One serious FDA concern involved the possibility that the device’s tiny threads, which carry electrodes, could migrate to other brain areas, according to six current and former employees. The company has sought to address the issue through animal tests on dozens more pigs, three Neuralink sources said.

Migrating wires can induce inflammation, impair function in critical areas of the brain and rupture blood vessels, said Victor Krauthamer, a former FDA official for three decades, including a stint as acting director of the office that reviews human-trial requests for brain implants.

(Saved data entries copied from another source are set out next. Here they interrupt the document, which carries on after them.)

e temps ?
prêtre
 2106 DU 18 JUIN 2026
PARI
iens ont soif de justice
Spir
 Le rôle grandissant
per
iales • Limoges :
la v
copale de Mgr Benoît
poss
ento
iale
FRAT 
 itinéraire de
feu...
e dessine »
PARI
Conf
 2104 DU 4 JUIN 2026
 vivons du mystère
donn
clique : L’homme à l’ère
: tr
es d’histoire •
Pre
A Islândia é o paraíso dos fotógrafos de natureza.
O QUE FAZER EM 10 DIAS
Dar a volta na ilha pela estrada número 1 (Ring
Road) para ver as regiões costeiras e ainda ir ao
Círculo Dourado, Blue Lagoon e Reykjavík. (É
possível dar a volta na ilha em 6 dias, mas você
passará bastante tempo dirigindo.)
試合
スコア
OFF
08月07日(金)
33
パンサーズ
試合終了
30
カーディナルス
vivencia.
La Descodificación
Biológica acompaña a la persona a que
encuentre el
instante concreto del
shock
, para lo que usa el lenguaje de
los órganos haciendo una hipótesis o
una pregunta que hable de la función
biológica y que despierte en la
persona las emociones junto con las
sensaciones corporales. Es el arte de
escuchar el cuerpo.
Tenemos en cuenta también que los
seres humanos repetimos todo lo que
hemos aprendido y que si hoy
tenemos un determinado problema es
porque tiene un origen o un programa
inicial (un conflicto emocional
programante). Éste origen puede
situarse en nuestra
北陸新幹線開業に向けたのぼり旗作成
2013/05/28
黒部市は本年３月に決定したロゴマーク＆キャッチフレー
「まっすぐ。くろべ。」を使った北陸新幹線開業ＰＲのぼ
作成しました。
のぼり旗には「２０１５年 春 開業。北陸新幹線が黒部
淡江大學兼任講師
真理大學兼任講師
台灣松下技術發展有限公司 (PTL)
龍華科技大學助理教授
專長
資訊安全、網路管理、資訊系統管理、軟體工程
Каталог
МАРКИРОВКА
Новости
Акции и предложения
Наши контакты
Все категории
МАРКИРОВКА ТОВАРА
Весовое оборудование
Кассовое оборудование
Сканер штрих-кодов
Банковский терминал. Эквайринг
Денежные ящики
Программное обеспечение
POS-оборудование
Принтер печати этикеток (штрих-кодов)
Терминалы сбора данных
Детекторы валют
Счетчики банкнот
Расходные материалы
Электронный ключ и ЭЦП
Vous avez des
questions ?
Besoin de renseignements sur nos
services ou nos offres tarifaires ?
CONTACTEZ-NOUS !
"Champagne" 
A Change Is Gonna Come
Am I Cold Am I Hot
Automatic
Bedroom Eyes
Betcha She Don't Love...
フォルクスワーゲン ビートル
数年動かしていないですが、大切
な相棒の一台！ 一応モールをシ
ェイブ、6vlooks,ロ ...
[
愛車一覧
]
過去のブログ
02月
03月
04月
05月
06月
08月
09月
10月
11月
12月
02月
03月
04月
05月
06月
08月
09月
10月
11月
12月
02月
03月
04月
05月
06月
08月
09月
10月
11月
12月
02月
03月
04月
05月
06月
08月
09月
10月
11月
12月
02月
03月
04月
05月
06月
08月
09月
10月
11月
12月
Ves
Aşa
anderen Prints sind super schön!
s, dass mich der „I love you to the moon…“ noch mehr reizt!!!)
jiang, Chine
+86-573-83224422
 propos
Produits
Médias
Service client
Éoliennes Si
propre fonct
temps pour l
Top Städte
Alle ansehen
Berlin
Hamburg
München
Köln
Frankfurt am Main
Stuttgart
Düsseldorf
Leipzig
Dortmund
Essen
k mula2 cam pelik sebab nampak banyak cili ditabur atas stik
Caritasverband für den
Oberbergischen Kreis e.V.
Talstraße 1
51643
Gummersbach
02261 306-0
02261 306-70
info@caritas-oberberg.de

He and other experts said that a migration problem could also erode the device’s effectiveness, leading to the risk of surgical removal.

"The threads can cause damage because brains are very, very soft and very delicate," Krauthammer said.

The FDA’s concerns about the battery are also potentially serious, experts in brain devices said. Neuralink proposed making its device with a novel charging system involving lithium batteries that could be recharged remotely. However, the agency found the company needed to show in animal studies that the battery was unlikely to fail, six current and former Neuralink employees said. In addition, three brain-implant experts said that if any device component connected to the battery current falls, the wind could potentially damage brain tissue.

The FDA also questioned whether the device could be removed without damaging brain tissue. In Neuralink’s November presentation, officials acknowledged the FDA concern but downplayed it.

The FDA also flagged concerns that the device could overheat, potentially damaging tissue.

Neuralink may be able to address all the FDA’s concerns, industry and regulatory experts said.

The experts said that if the FDA has minor issues with a company’s device, it might let the firm move forward with a slower, staged trial. According to two people familiar with the discussions, the agency has suggested that such a path might work for Neuralink, with fewer subjects implanted at first and more tested months later.

Still, one of the sources said that that proposal disappointed Neuralink because it could delay progress toward final FDA approval.

"The reason we don’t have a (BCI) device yet like Neuralink’s is not that no one has spent any money on it," Gene Civillico, a neurophysiologist who formerly worked for both the FDA and the NIH on neural-implant research, said.

"It’s not because Elon Musk hasn’t thought about it enough. It’s because it’s a hard problem."